■ **Required actions**
1. In the abstract on Monte Carlo confidence bands for regression, why does the paper determine the coverage factor numerically instead of taking it from a normal-distribution quantile?
2. Write out everything in the abstract on Monte Carlo confidence bands for regression from "Unlike the classical" down to "a specified accuracy.", substituting "prediction horizon" for "forecasting horizon".
3. Extend the abstract on Monte Carlo confidence bands for regression, picking up after its final sentence.

■ **Document segment**

On the software implementation of the Monte Carlo method for estimating confidence bands of linear regression
- Aleksandr V. Stepanov, D.I. Mendeleev Institute for Metrology (VNIIM) (St. Petersburg, Russia)
The paper addresses the problem of calculating uncertainty bands for linear regression with correlated input data. To estimate confidence bands, the generalized least squares method is applied. To determine their boundaries, a coverage factor is introduced; when multiplied by the standard uncertainty of the regression at specific points, this factor yields the required limits. The relevance of this research stems from the fact that standard methods for constructing confidence intervals, based on the assumption of independent errors, lead to a systematic underestimation of the uncertainty band width in the presence of autocorrelation. This, in turn, creates a false impression of forecast accuracy and may result in erroneous statistical conclusions. To construct confidence bands correctly, the structure of the temporal dependence of errors must be taken into account. This study considers the following models of correlated noise: autoregressive processes with exponential correlation decay, and colored noise characterized by power-law decay and long-term memory.
Unlike the classical case of independent errors, where the coverage factor corresponds to a quantile of the normal distribution, no analytical expression exists for this factor in the presence of correlation. The value of the factor directly depends on the structure of the error covariance matrix, the training sample size, and the forecasting horizon. To determine it, the paper employs a numerical Monte Carlo method combined with an iterative bisection procedure, which allows finding the coverage factor with a specified accuracy.

■ **Extracted material**
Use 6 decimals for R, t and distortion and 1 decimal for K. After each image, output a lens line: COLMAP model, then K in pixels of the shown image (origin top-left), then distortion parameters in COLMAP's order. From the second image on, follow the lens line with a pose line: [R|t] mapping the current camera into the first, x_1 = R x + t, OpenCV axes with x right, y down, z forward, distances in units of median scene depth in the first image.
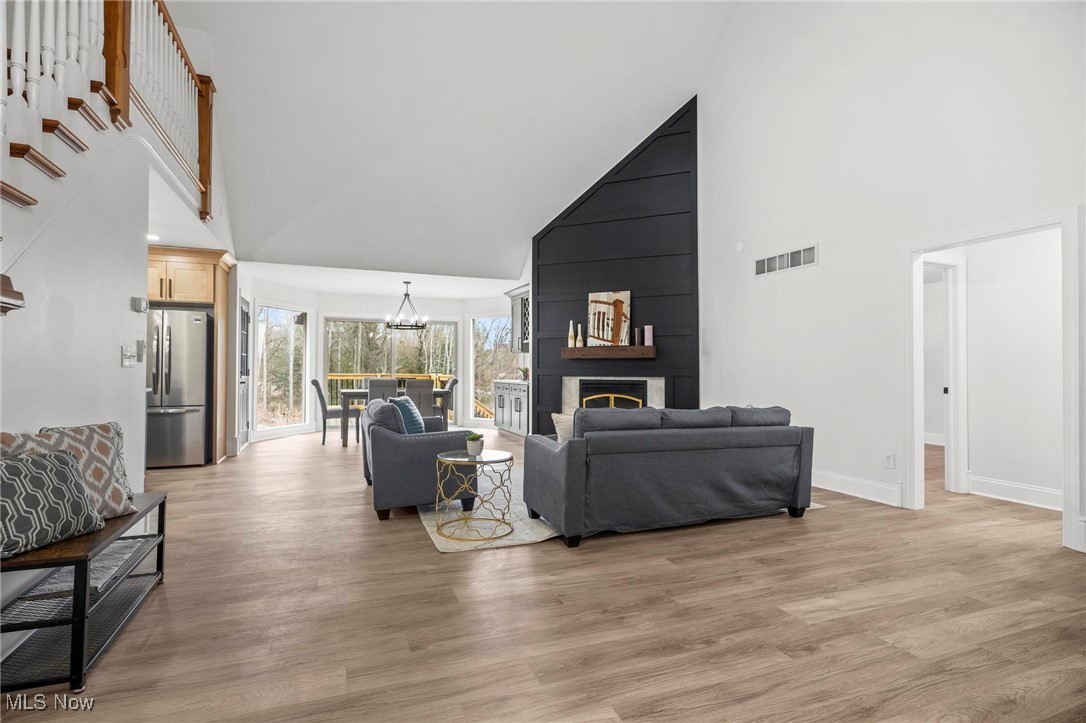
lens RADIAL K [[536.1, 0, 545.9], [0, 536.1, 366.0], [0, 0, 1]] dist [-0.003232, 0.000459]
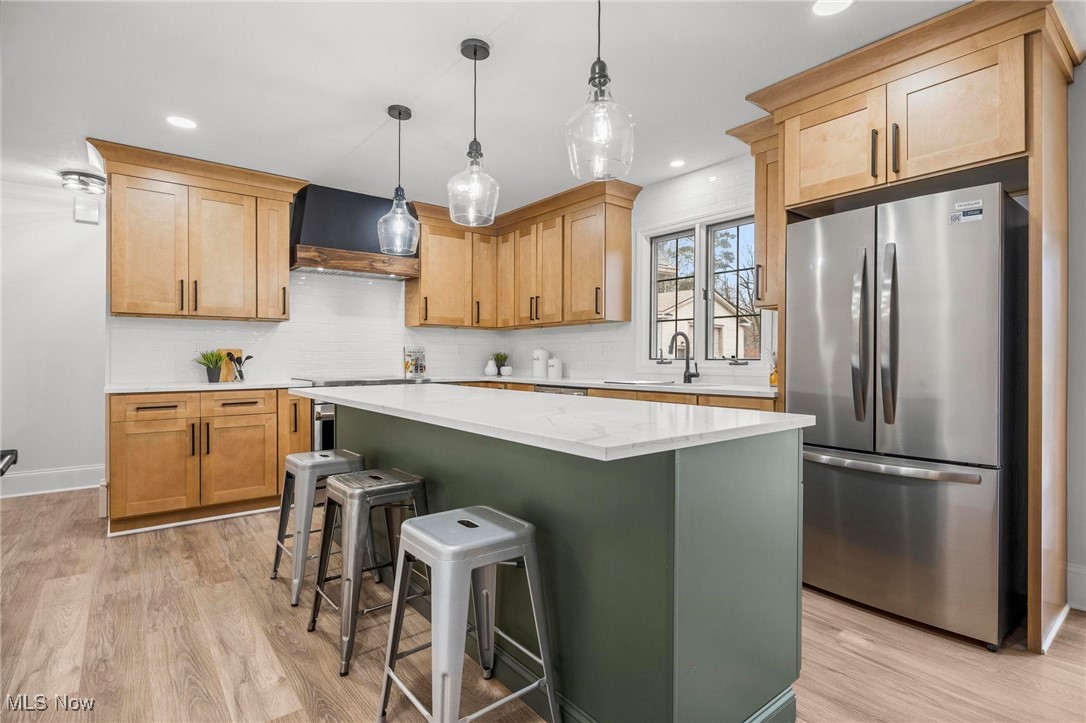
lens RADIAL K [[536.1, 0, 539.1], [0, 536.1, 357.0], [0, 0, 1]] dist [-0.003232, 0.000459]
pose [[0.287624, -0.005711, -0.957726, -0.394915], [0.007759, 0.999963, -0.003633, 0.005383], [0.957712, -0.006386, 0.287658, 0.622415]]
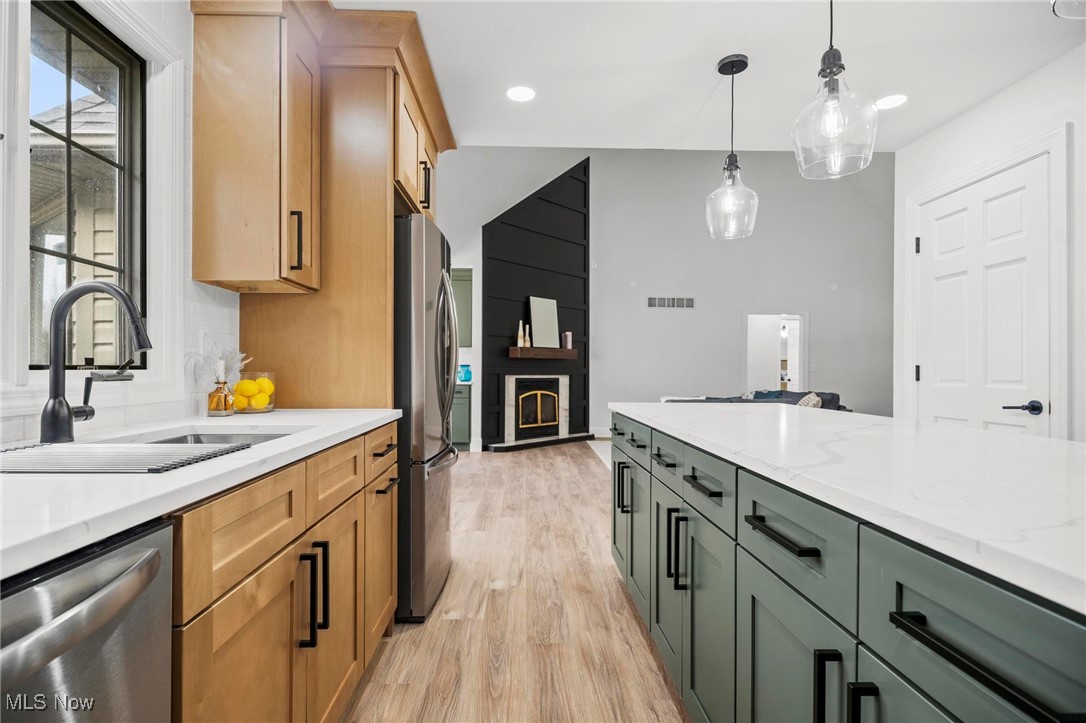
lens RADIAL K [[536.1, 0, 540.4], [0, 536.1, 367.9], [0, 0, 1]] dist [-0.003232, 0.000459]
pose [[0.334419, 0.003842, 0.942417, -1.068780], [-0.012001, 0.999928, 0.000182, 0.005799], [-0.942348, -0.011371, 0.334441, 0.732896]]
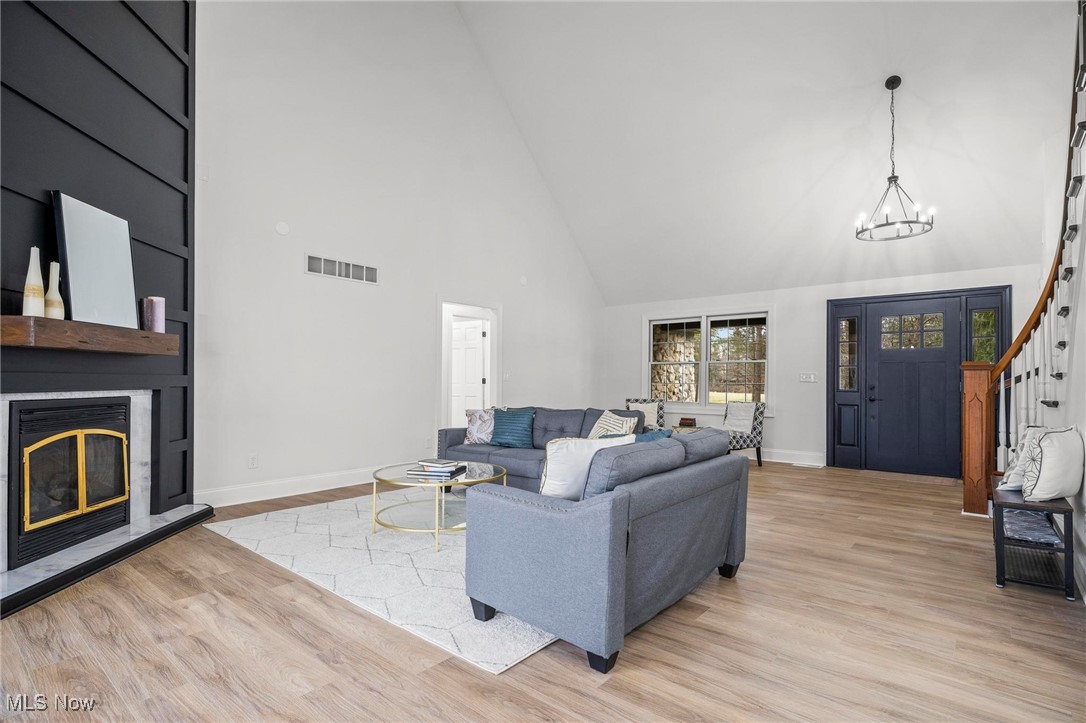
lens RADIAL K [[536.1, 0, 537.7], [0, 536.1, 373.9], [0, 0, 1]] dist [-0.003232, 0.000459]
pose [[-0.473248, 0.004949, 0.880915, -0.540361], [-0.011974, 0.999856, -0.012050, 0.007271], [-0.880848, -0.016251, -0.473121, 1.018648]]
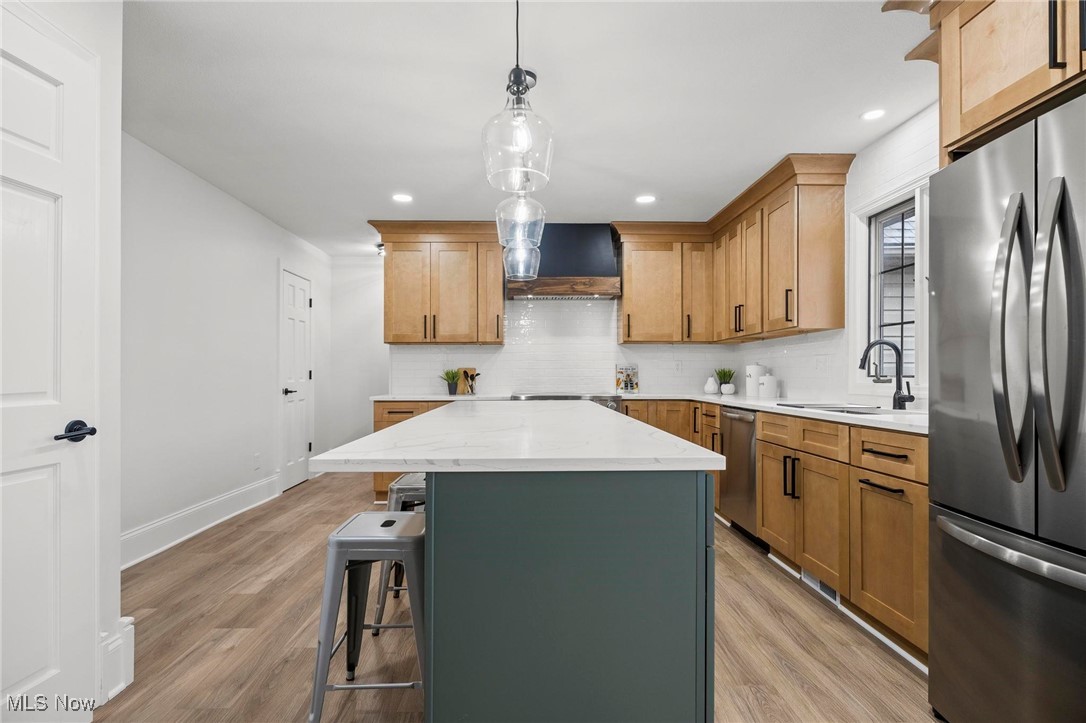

* * *

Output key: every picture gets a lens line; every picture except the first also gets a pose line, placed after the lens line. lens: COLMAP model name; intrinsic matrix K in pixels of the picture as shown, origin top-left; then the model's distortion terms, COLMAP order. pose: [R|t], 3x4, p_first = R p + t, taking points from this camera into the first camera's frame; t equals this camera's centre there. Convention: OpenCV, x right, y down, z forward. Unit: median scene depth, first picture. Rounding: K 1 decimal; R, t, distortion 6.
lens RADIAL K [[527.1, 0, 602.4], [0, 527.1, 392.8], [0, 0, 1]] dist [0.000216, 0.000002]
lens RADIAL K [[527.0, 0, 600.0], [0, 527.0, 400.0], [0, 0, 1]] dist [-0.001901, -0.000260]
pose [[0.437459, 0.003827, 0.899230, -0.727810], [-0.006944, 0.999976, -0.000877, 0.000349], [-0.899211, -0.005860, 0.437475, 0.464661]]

■ **List of answers**
1. When errors are correlated, no analytical expression exists for the coverage factor. Its value depends directly on the structure of the error covariance matrix, the training sample size, and the forecasting horizon. The paper therefore finds it with a numerical Monte Carlo method combined with an iterative bisection procedure, which gives the factor to a specified accuracy.

2.
Unlike the classical case of independent errors, where the coverage factor corresponds to a quantile of the normal distribution, no analytical expression exists for this factor in the presence of correlation. The value of the factor directly depends on the structure of the error covariance matrix, the training sample size, and the prediction horizon. To determine it, the paper employs a numerical Monte Carlo method combined with an iterative bisection procedure, which allows finding the coverage factor with a specified accuracy.

3.
Specialized software has been developed in Python using the NumPy and SciPy libraries. The software implementation solves the problem of estimating hyperbolic-shaped linear regression bands when the error correlation structure is described by the aforementioned models. Corresponding examples for estimating the coverage factor and regression bands are provided, along with a link to the software implementation. The modular architecture of the developed program allows for expansion to other types of correlation structures. The applicability of the work is due to the need for correct uncertainty estimation in the statistical processing of experimental data obtained during the solution of measurement problems.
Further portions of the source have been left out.